EMDR helps the brain and body reprocess trauma, stuck emotions and memories. It’s especially effective for PTSD, anxiety, and childhood trauma. Clients often experience relief from long-held emotional pain without needing to retell every detail of their story.

EMDR is a powerful, research-supported method that helps people process trauma safely. I offer EMDR therapy to clients across Arizona, both in my Tempe office and online via secure telehealth.

I have over 200 hours of training and can use EMDR for many different types of problems.

The EMDR International Association FAQ page

*A VERY SERIOUS CAUTION ABOUT “SELF-GUIDED” or AI EMDR

The EMDR International Association (EMDRIA) strictly warns against self-guided or AI EMDR.

Can EMDR therapy be done without a trained EMDR therapist?

EMDR therapy is a mental health intervention. As such, it should only be offered by properly trained and licensed mental health clinicians. EMDRIA™ does not condone or support indiscriminate uses of EMDR therapy such as “do-it-yourself” virtual therapy or services which offer EMDR self-therapy without live guidance from an EMDR trained licensed therapist.

Internal Family Systems or Ego-State Therapy

Internal Family Systems is a psychodynamic therapy that is based on Ego-State Therapy. Ego-State Therapy believes every person is made up of “parts” that can be identified and understood. Parts of the self are sometimes in conflict with each other. Child parts can be frozen in the time of the trauma and not be aware of current reality. Defensive or protective parts can get in the way of your relationships and healthy functioning.

Internal Family Systems (IFS) helps you connect with the younger, protective, or reactive parts of yourself that formed in response to your experiences. IFS and Ego-State Therapy aim to integrate these parts of the self into the whole of the present self.

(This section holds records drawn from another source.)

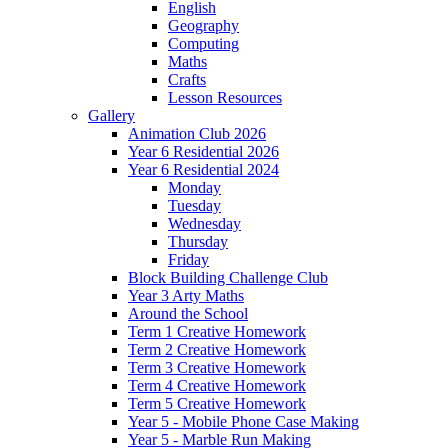
English
Geography
Computing
Maths
Crafts
Lesson Resources
Gallery
Animation Club 2026
Year 6 Residential 2026
Year 6 Residential 2024
Monday
Tuesday
Wednesday
Thursday
Friday
Block Building Challenge Club
Year 3 Arty Maths
Around the School
Term 1 Creative Homework
Term 2 Creative Homework
Term 3 Creative Homework
Term 4 Creative Homework
Term 5 Creative Homework
Year 5 - Mobile Phone Case Making
Year 5 - Marble Run Making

This inner work creates space for deep healing, compassion, and self-leadership.

IFS or Ego-State Therapy is very helpful for people who have experienced childhood trauma or neglect.

Sensorimotor Psychotherapy

Sensorimotor Psychotherapy is a body-centered approach to healing trauma. It helps you become more aware of how your body holds stress, fear, and unresolved emotions—especially when words aren’t enough. By gently tracking physical sensations and movement patterns, we work together to release trauma held in the nervous system and restore a sense of safety and connection.

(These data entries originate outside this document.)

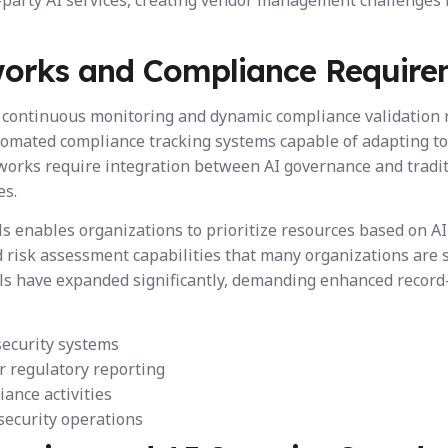
party AI services, creating vendor management challenges f
orks and Compliance Require
tinuous monitoring and dynamic compliance validation rath
omated compliance tracking systems capable of adapting to
meworks require integration between AI governance and tradi
es.
 enables organizations to prioritize resources based on AI s
 risk assessment capabilities that many organizations are s
ls have expanded significantly, demanding enhanced record-
security systems
 regulatory reporting
iance activities
security operations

This body-based method helps you become aware of how trauma lives in your nervous system. Through mindful tracking of physical sensations, movement, and posture, we help your body release stuck responses like tension, shutdown, or hyper-vigilance.

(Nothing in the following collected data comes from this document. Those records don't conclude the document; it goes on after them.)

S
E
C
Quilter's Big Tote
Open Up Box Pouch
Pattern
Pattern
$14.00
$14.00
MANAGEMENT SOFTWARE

Psychodrama (for Individuals)

Psychodrama is an experiential therapy that uses role play, imagination, and guided action to explore and process emotions, inner conflicts, and life experiences. In individual sessions, we use objects, movement, and guided imagery to help you explore your inner world—bringing insight and emotional release, and to safely express and process what words alone can’t reach. This powerful approach can bring clarity and a deeper connection to your authentic self.